▶ [AIM OF THE EXERCISE] For each line in the data below that has the word "pixels", copy that line.

▶ [INFORMATION SUPPLIED]
•••••

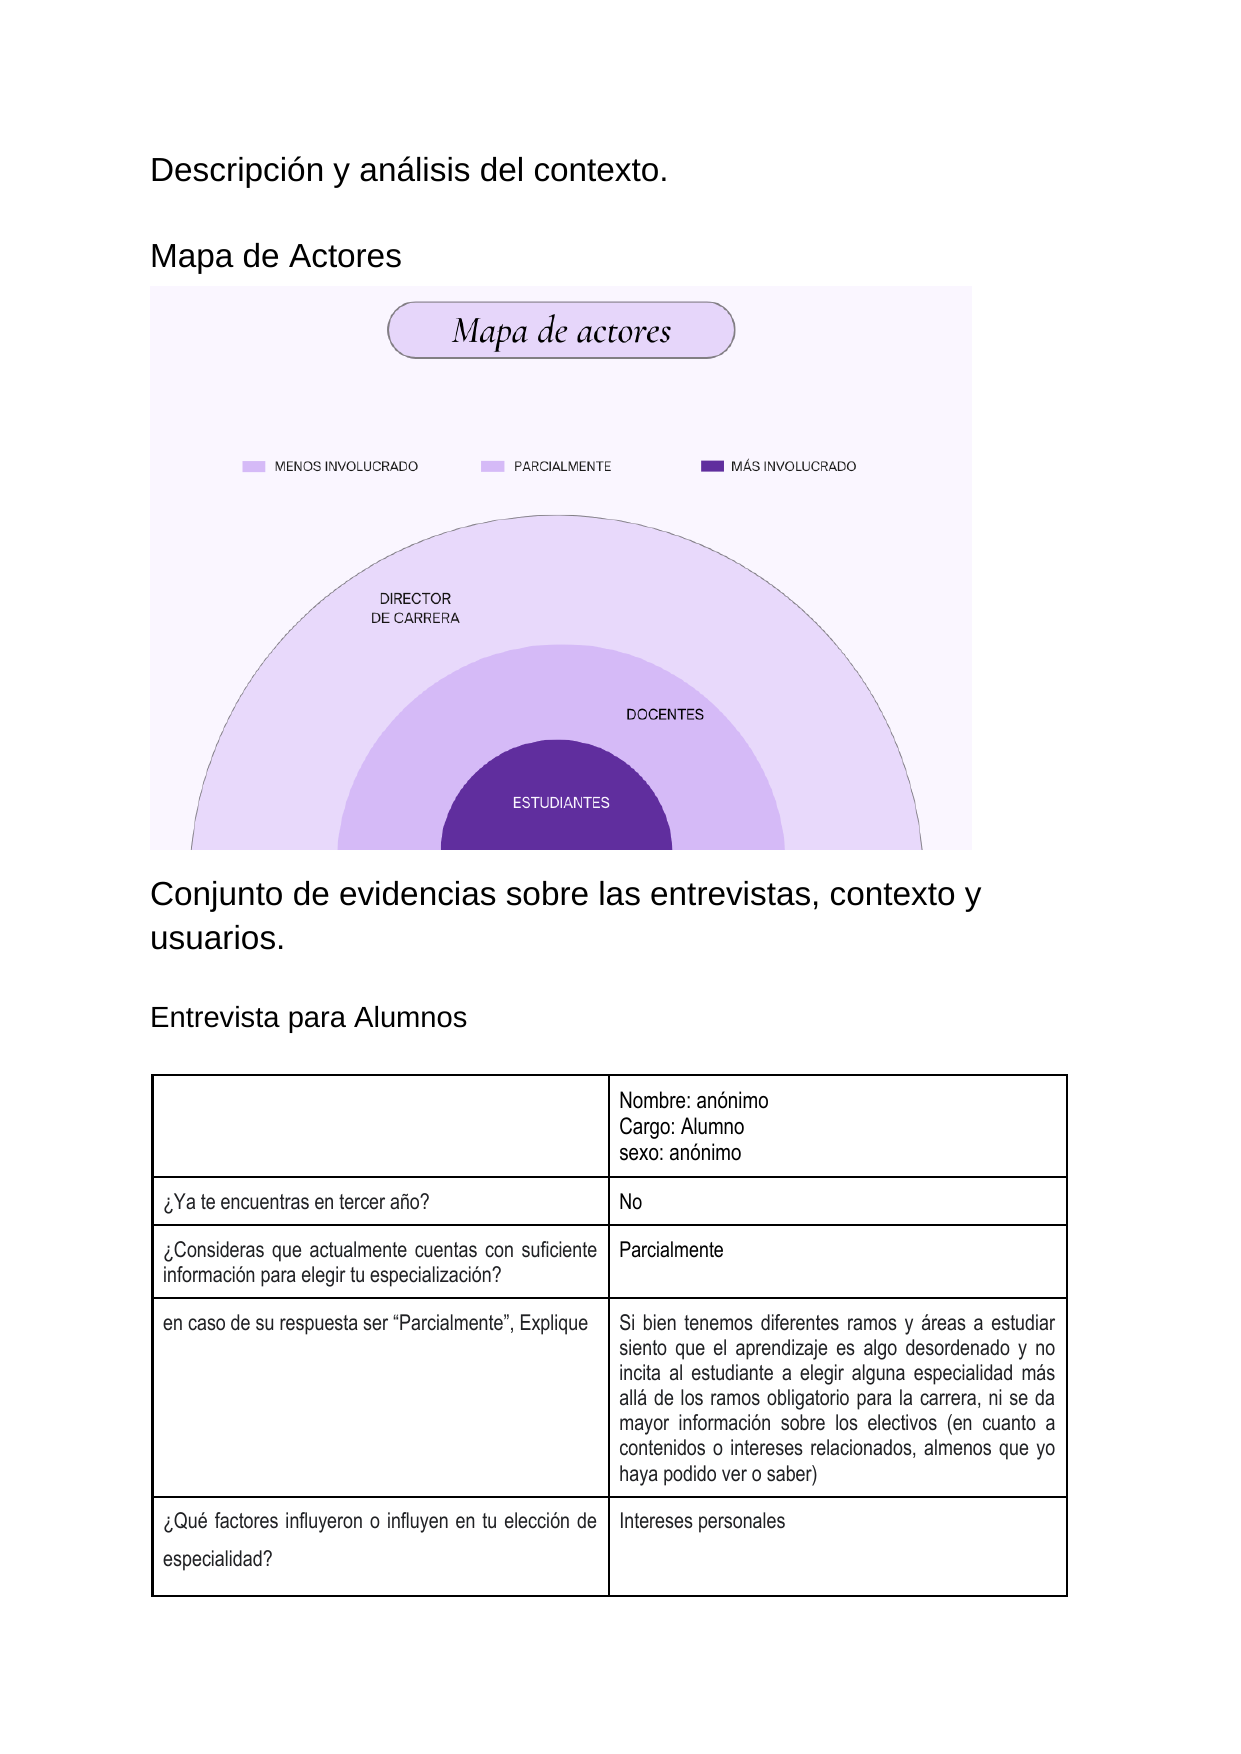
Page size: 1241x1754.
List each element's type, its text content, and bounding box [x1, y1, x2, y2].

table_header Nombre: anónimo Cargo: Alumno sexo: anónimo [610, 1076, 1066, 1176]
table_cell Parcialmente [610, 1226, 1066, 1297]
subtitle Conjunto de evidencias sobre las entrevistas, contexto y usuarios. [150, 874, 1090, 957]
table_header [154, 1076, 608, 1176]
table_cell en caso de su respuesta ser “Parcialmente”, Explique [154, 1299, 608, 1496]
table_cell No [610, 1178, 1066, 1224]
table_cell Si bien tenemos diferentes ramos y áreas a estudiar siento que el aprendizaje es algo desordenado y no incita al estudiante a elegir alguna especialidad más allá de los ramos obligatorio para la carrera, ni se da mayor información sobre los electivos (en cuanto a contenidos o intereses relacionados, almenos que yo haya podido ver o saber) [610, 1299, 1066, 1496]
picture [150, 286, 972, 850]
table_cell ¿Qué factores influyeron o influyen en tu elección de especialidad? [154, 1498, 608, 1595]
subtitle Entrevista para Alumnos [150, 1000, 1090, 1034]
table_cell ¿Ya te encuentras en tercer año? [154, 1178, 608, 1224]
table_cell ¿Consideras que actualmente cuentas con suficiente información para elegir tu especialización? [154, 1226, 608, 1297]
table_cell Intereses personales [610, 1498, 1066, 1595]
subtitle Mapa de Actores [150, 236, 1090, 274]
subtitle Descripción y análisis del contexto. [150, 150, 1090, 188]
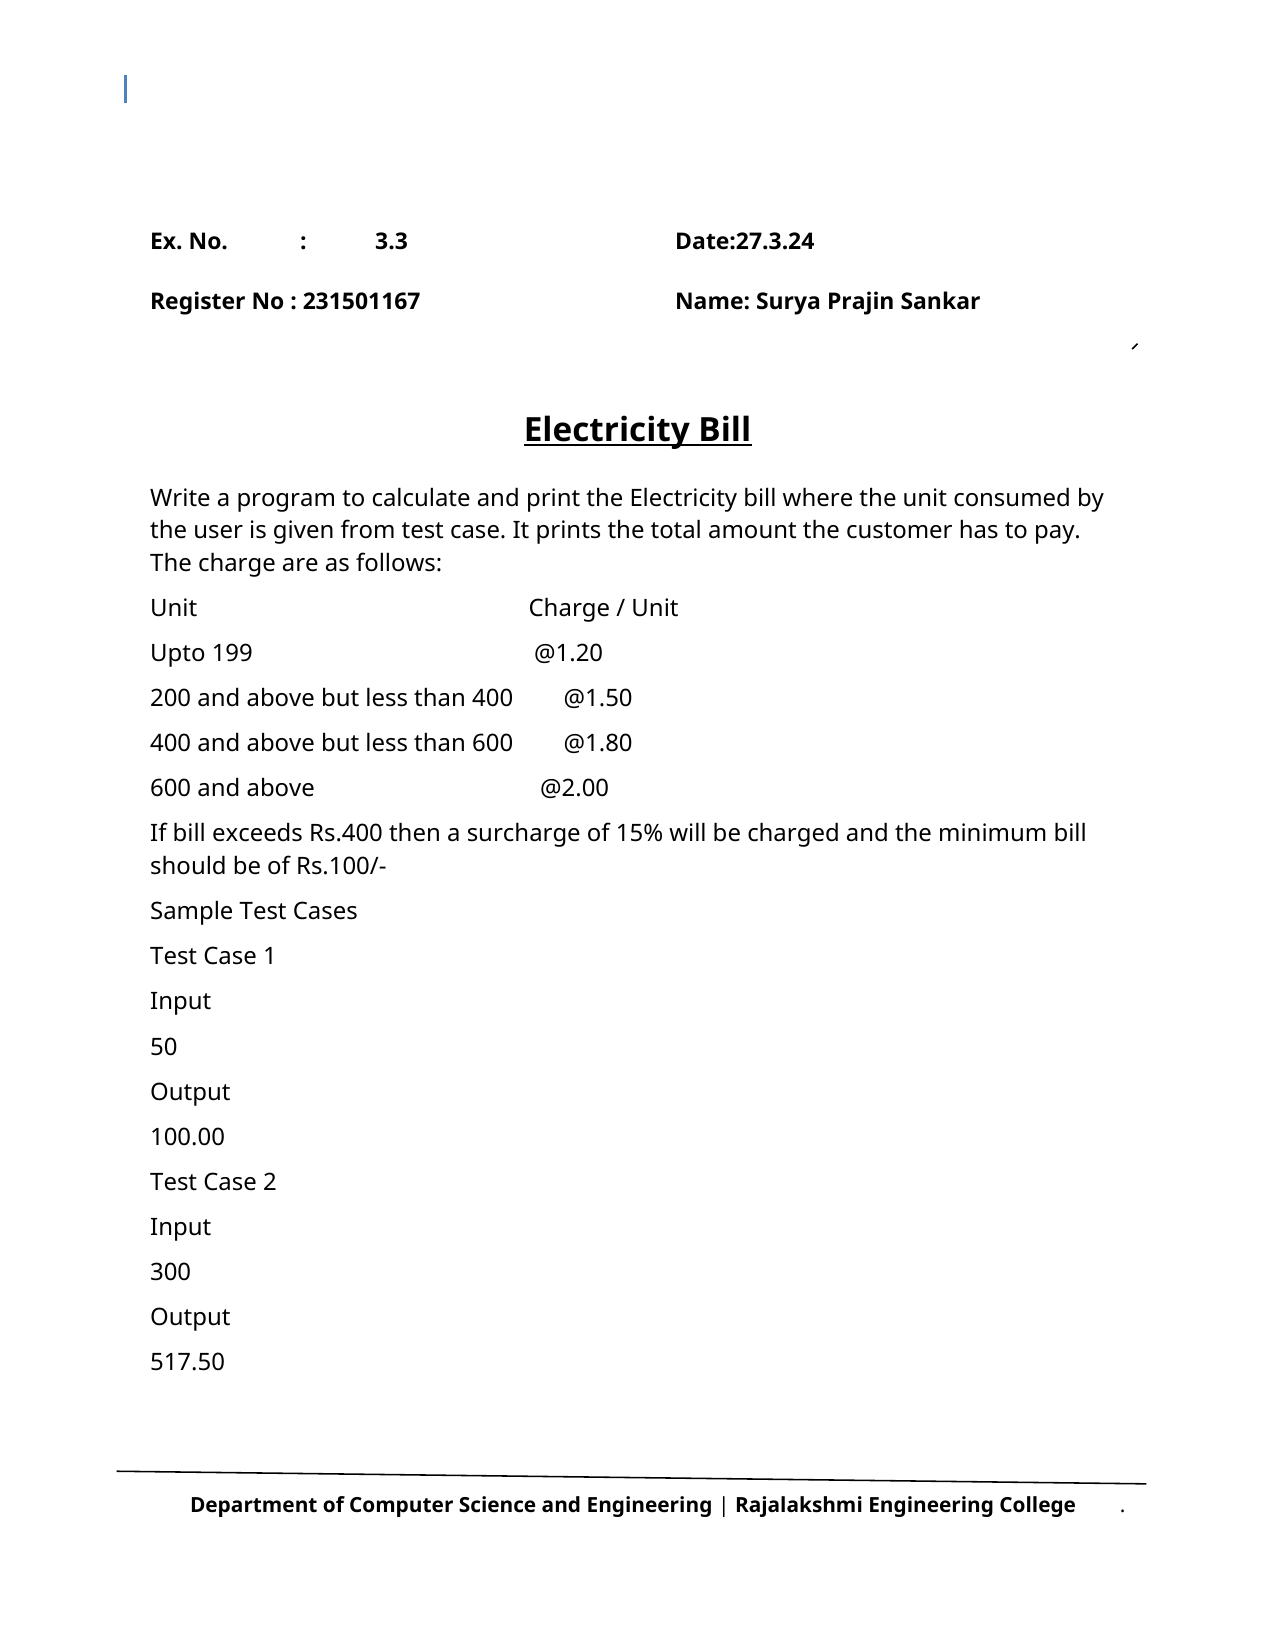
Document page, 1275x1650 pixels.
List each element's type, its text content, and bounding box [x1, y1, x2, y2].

•••••

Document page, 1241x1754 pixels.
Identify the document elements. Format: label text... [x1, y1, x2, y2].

•••••

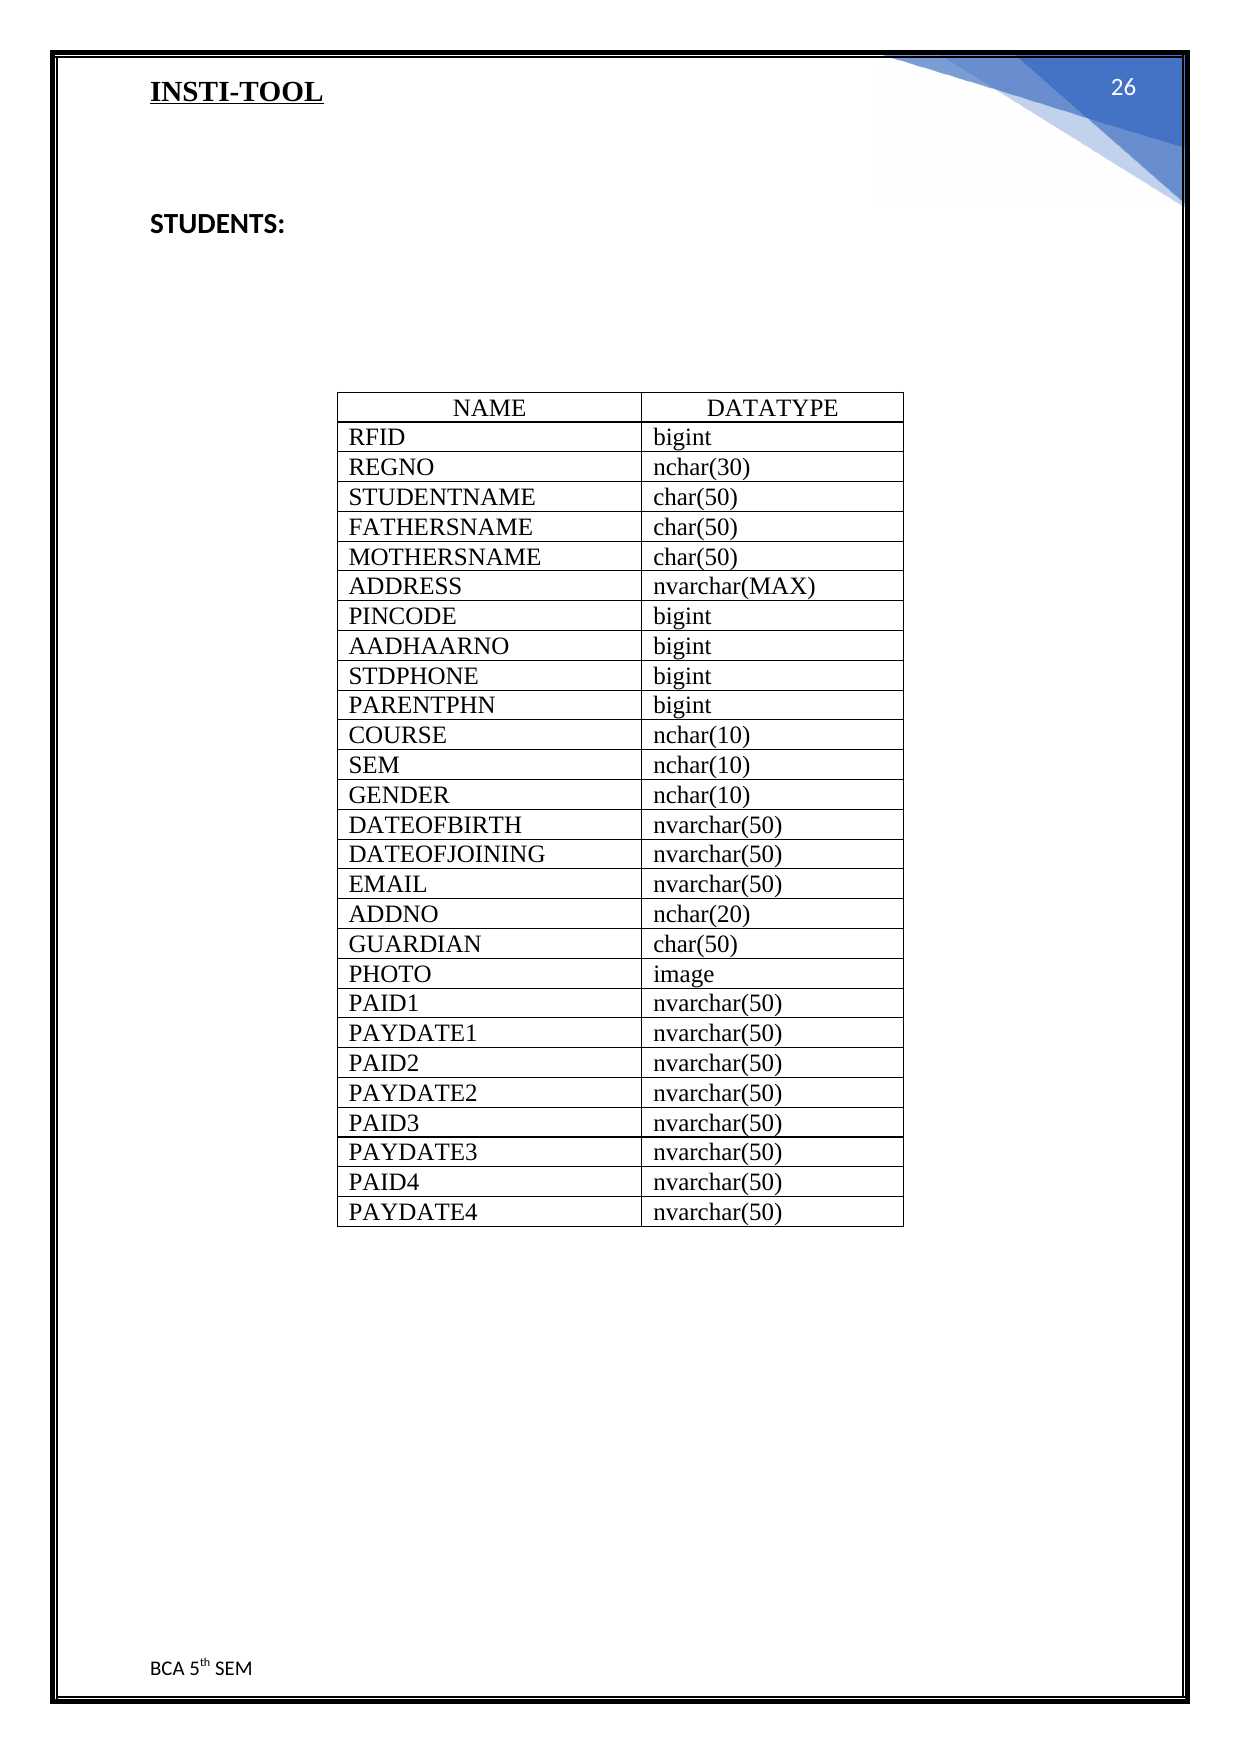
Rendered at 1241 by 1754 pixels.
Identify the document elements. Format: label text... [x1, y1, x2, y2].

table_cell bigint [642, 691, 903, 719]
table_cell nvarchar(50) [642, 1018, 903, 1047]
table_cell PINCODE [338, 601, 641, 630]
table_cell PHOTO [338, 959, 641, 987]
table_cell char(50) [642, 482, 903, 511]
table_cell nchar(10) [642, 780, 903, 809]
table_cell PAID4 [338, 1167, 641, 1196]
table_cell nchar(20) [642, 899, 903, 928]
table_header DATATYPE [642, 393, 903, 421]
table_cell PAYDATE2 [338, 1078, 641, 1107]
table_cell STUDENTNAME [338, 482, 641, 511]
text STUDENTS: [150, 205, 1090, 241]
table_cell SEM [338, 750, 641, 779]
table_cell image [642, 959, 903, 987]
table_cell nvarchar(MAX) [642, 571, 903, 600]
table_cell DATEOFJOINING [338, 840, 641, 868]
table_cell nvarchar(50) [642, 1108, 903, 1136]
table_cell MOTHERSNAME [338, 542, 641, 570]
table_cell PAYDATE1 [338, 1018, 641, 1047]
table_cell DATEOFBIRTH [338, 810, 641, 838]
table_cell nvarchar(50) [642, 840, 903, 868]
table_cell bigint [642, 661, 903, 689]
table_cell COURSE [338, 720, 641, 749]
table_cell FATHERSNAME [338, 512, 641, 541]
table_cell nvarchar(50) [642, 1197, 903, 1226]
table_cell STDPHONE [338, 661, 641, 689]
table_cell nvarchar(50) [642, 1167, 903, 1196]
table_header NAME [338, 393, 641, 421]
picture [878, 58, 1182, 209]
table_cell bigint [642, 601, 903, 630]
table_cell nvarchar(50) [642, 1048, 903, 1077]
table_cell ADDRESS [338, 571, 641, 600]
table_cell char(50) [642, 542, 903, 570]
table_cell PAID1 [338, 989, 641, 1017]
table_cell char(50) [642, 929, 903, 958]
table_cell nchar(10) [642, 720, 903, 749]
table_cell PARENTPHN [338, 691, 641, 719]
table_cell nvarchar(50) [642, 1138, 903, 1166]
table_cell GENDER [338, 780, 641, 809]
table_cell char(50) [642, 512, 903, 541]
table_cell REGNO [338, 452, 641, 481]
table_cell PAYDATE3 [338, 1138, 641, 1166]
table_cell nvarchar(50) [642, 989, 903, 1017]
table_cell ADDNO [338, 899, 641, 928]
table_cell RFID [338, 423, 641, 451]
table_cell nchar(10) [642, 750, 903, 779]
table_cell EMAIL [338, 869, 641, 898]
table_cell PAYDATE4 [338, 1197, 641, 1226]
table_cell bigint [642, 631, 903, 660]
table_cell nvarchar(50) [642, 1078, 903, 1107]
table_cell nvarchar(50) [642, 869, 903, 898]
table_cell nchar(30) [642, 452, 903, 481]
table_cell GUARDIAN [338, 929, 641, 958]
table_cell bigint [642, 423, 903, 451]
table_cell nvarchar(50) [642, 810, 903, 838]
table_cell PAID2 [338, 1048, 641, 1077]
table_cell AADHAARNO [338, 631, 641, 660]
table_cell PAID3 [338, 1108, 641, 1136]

•••••

▶ [WRITTEN RESPONSE]
Document page, 1275x1650 pixels.
Document page, 1241x1754 pixels.
Rendered at 1241 by 1754 pixels.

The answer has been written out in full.